Severn Trent transforming wastewater management with AI trial
Water utility company Severn Trent is trialling AI to predict weather conditions, forecast maintenance, and control waste flow to manage its network better.
The project is part of the Ofwat Innovation Fund and will see intelligent technology deployed across its network by using forecasting and real-time monitors.
The company said the benefits of trialling the innovative AI technology will allow its network to operate more efficiently and will predict issues and prevent them before they occur, which means fewer overflow activations and better management of its network in storm conditions.
“This project has the potential to transform our waste networks, and it’s truly exciting that innovation and technology are at the heart of it,” said Rich Walwyn, head of asset intelligence and innovation at Severn Trent.
“By turning to innovation and developing AI, this technology is able to forecast and get the network in prime condition. So, when we know heavy rain is predicted, the network will automatically optimise the network's storage, ready for the extra flow and divert flow away from overflows and hot spots, reducing the risk of flooding and pollution.

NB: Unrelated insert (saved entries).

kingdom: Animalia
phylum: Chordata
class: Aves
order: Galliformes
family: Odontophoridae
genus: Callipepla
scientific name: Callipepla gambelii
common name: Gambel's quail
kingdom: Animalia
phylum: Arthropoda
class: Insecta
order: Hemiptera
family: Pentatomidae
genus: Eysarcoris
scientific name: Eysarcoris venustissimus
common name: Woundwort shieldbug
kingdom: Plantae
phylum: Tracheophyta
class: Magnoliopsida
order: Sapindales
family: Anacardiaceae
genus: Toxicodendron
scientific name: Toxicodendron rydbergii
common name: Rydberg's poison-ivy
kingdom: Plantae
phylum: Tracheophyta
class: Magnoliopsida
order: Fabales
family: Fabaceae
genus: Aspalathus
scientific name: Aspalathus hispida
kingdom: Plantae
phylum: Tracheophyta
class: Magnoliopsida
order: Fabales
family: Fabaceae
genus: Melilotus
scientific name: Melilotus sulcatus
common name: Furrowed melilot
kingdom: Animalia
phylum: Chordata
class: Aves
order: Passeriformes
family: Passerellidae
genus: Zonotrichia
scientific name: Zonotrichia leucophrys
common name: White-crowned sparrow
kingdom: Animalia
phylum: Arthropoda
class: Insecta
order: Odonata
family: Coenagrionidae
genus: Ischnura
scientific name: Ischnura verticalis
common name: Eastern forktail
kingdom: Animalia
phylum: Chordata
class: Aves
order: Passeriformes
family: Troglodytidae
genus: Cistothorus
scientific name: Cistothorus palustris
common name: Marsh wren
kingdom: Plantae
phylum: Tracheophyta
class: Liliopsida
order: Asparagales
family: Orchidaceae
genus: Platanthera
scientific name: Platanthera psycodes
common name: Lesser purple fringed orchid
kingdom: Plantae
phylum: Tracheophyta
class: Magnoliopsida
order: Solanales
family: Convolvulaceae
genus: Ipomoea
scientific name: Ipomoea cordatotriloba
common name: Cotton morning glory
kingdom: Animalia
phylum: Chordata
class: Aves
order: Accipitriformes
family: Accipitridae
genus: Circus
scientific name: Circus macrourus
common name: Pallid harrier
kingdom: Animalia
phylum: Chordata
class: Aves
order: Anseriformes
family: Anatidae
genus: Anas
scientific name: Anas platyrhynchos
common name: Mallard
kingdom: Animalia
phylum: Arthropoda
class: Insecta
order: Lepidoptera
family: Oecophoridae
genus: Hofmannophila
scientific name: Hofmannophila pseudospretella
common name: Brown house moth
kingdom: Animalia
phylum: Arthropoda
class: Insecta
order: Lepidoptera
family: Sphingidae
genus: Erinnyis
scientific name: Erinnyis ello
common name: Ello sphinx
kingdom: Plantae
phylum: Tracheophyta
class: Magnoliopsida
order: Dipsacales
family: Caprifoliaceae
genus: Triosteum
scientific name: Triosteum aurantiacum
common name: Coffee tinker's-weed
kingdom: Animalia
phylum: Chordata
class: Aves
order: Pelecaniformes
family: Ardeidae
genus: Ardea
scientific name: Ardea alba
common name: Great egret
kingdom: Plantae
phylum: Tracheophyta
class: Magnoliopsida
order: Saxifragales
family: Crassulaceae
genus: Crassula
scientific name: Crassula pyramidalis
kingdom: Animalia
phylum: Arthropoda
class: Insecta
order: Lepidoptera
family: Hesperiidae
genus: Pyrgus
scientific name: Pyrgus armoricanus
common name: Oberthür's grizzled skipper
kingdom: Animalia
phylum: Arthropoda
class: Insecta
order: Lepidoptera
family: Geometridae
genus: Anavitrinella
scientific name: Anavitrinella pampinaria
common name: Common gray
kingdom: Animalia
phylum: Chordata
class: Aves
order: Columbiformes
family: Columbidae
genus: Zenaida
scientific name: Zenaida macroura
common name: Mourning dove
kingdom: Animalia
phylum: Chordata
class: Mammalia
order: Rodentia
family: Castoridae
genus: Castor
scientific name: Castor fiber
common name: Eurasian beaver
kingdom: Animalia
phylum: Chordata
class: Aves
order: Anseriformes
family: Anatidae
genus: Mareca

“This means our customers and environment are more protected, and we can better control the flow of the extra rainfall to the treatment works. The AI technology will help the network be forward thinking and prepare itself in the event of storm conditions.”
The company is working with a number of partners to deliver the trial, including four other water companies and six industry partners specialising in areas to collaborate on the project, such as BT, Rockwell Automation, 8 Power, Blackburn Starling, University of Exeter, Thames Water and South West Water.
The digital future
Digitising sewers is quickly becoming one of the most important aspects of sustainable urban development today as cities grapple with ageing infrastructure and rising waste levels due to population growth and climate change impacts.
Thankfully, companies are rising to meet this challenge by utilising new technologies such as smart sensors, data collection and analysis, and AI. These tools help us get a better understanding of how our sewer systems work so we can create solutions that will help ensure they remain efficient well into the future - making sure we all have access to clean water now and for years to come.